A 35-year-old Minnesota physician reported to VAERS that she had received a second dose of Pfizer’s COVID vaccine on January 15 and on the same day started to experience pain in the left side of her face which intensified over the following days and spread to her ear and jaw. She also experienced a tingling sensation in the left side of her forehead and facial weakness and a Bell’s palsy diagnosis was confirmed on the fourth day after the shot.
A 51-year-old New York woman received a second dose of Pfizer’s COVID-19 vaccine on January 29 and began to experience a “headache (and) sharp right side pain in my neck, jaw, and ear” the same day. The following day she woke up and found that the right side of her face was numb, and her right eye would not blink. She underwent a CT scan and was hospitalized and diagnosed with Bell’s palsy before being discharged on January 31 with instructions to consult a neurologist, immunologist, ophthalmologist, and her primary care physician.
A case report published February 21 in the Journal of Neurology describes a previously healthy 37-year-old male with no other likely triggers who developed Bell’s palsy within a few days of vaccination with Pfizer/BioNTech’s mRNA COVID-19 vaccine.

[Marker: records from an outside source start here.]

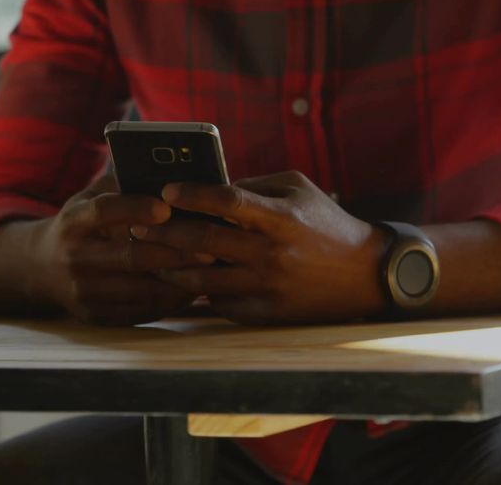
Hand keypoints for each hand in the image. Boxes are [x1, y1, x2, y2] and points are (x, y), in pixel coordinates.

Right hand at [0, 176, 211, 324]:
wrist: (39, 268)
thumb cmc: (80, 225)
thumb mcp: (88, 198)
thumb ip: (121, 185)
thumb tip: (170, 174)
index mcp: (72, 222)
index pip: (103, 212)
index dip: (134, 208)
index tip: (166, 207)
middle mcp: (74, 258)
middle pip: (130, 257)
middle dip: (174, 253)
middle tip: (208, 247)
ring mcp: (83, 292)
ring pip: (140, 289)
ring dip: (178, 280)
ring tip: (207, 269)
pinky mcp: (94, 316)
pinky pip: (140, 310)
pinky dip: (169, 300)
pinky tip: (190, 287)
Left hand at [130, 171, 388, 324]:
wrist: (363, 275)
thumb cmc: (324, 222)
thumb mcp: (296, 189)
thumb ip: (252, 186)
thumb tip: (204, 188)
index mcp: (280, 217)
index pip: (227, 201)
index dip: (192, 194)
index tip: (165, 190)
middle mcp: (271, 253)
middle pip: (204, 242)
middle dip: (164, 233)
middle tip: (137, 225)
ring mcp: (267, 286)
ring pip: (202, 280)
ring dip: (169, 268)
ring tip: (148, 255)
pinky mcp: (265, 313)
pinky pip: (219, 303)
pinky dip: (196, 291)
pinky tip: (180, 280)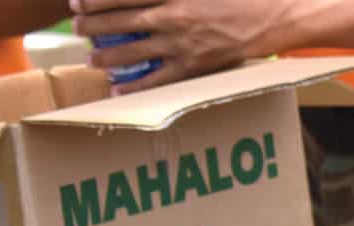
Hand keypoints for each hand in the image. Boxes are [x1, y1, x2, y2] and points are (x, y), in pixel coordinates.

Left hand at [73, 0, 280, 92]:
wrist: (276, 16)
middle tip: (77, 28)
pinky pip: (159, 78)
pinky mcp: (196, 65)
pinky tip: (119, 88)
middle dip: (93, 25)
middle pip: (121, 21)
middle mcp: (174, 16)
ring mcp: (184, 43)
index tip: (77, 2)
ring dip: (107, 56)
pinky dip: (136, 85)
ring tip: (91, 59)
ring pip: (133, 51)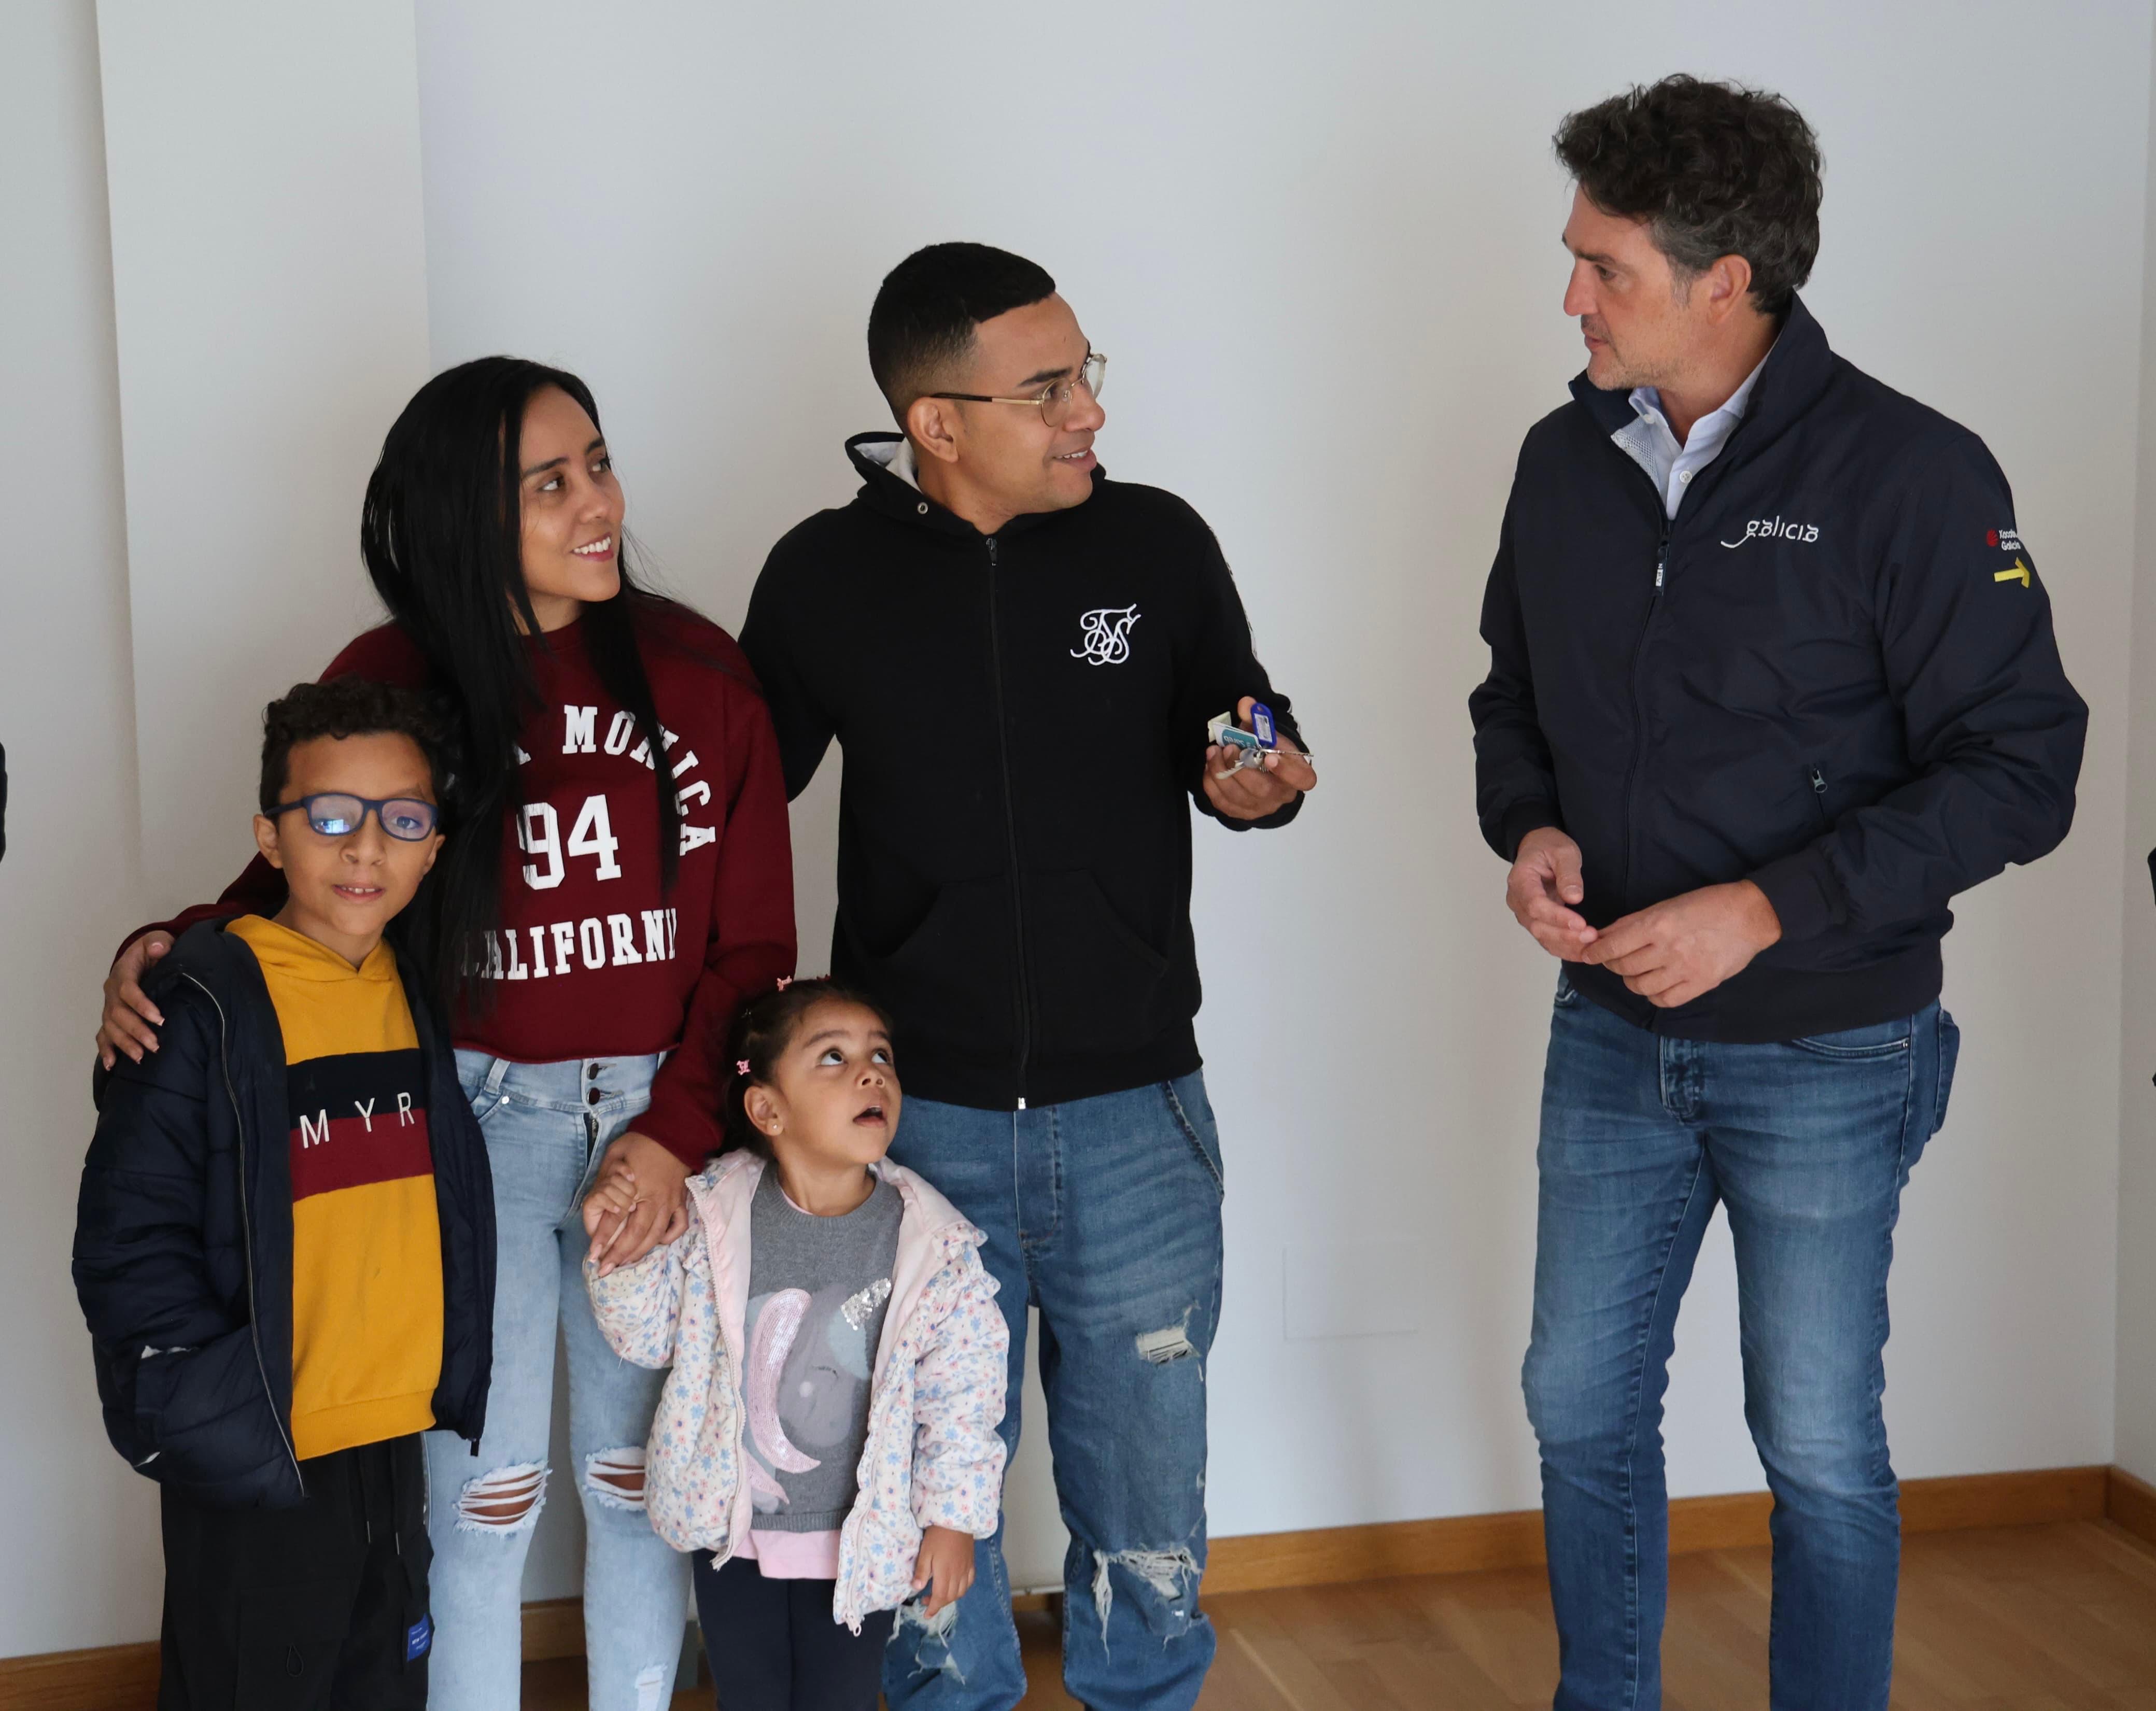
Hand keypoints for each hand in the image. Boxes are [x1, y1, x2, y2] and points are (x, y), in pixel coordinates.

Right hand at [98, 932, 173, 1068]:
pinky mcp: (111, 1018)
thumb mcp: (159, 940)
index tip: (159, 1018)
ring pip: (111, 1027)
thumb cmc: (155, 950)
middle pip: (118, 1014)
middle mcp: (112, 991)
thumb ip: (159, 942)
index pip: (128, 990)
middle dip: (135, 1030)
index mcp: (123, 972)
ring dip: (124, 1043)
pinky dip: (106, 1050)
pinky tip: (111, 1064)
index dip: (141, 1004)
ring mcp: (110, 1006)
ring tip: (140, 1057)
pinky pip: (103, 1035)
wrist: (145, 956)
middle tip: (154, 1045)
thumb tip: (159, 948)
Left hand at [583, 1133, 690, 1275]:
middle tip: (604, 1269)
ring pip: (656, 1236)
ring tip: (623, 1263)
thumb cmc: (639, 1143)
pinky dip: (668, 1238)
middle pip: (636, 1234)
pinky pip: (678, 1226)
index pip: (615, 1218)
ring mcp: (670, 1202)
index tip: (592, 1254)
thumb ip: (605, 1181)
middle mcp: (655, 1199)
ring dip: (639, 1252)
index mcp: (636, 1187)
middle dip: (619, 1254)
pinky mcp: (681, 1201)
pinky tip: (656, 1244)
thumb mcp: (614, 1156)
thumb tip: (598, 1205)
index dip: (603, 1238)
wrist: (673, 1132)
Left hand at [912, 1524, 974, 1618]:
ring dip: (950, 1598)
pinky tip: (956, 1586)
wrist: (957, 1520)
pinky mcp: (971, 1563)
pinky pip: (969, 1582)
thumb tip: (917, 1588)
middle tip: (927, 1600)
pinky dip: (962, 1589)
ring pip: (961, 1592)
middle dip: (939, 1604)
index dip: (933, 1608)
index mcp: (945, 1574)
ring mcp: (966, 1569)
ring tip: (940, 1594)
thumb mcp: (925, 1552)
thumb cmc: (938, 1535)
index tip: (926, 1614)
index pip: (940, 1597)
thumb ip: (922, 1571)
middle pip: (950, 1597)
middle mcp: (958, 1575)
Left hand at [1201, 695, 1315, 821]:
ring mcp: (1260, 808)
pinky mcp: (1240, 813)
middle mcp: (1281, 796)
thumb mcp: (1269, 734)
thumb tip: (1245, 704)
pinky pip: (1222, 803)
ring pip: (1238, 797)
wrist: (1261, 771)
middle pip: (1262, 790)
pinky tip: (1210, 766)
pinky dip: (1212, 783)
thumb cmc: (1270, 751)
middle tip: (1228, 748)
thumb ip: (1258, 719)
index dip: (1286, 771)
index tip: (1269, 756)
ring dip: (1221, 772)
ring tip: (1212, 752)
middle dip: (1241, 768)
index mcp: (1297, 775)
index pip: (1301, 779)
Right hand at [1505, 828, 1595, 959]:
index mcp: (1520, 880)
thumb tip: (1574, 898)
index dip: (1557, 917)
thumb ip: (1568, 874)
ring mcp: (1525, 914)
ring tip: (1593, 946)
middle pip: (1538, 926)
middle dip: (1565, 935)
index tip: (1581, 923)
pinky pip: (1548, 941)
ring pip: (1542, 938)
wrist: (1538, 848)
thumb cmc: (1548, 847)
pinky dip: (1566, 949)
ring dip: (1568, 945)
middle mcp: (1517, 901)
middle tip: (1591, 936)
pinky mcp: (1536, 922)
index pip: (1535, 905)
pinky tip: (1585, 951)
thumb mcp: (1563, 851)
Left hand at [1580, 881, 1781, 1007]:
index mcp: (1657, 925)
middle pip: (1624, 967)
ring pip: (1641, 986)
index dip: (1596, 953)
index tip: (1587, 955)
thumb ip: (1634, 922)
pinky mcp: (1700, 984)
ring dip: (1631, 980)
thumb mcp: (1666, 905)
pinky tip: (1655, 985)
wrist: (1749, 916)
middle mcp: (1668, 949)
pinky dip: (1653, 995)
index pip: (1614, 946)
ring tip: (1635, 971)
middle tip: (1613, 960)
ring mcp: (1685, 969)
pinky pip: (1665, 1000)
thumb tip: (1604, 934)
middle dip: (1612, 964)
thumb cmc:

As well, a YouTube video posted on December 26 features a tearful woman who says she is a nurse from Nashville, Tennessee who developed Bell’s palsy three days after a COVID vaccination shot.
A December 10 Food and Drug Administration (FDA) briefing document from the Vaccines and Related Biological Products Advisory Committee Meeting on Pfizer’s COVID vaccine states that the “observed frequency of reported Bell’s palsy in the vaccine group is consistent with the expected background rate in the general population, and there is no clear basis upon which to conclude a causal relationship at this time, but FDA will recommend surveillance for cases of Bell’s palsy with deployment of the vaccine into larger populations.”
The statement was removed from the subsequent FDA briefing notes on Moderna’s vaccine, according to The Lancet commentary.
Requests to Pfizer and Moderna’s media offices on Friday to respond to the commentary in The Lancet were not immediately answered.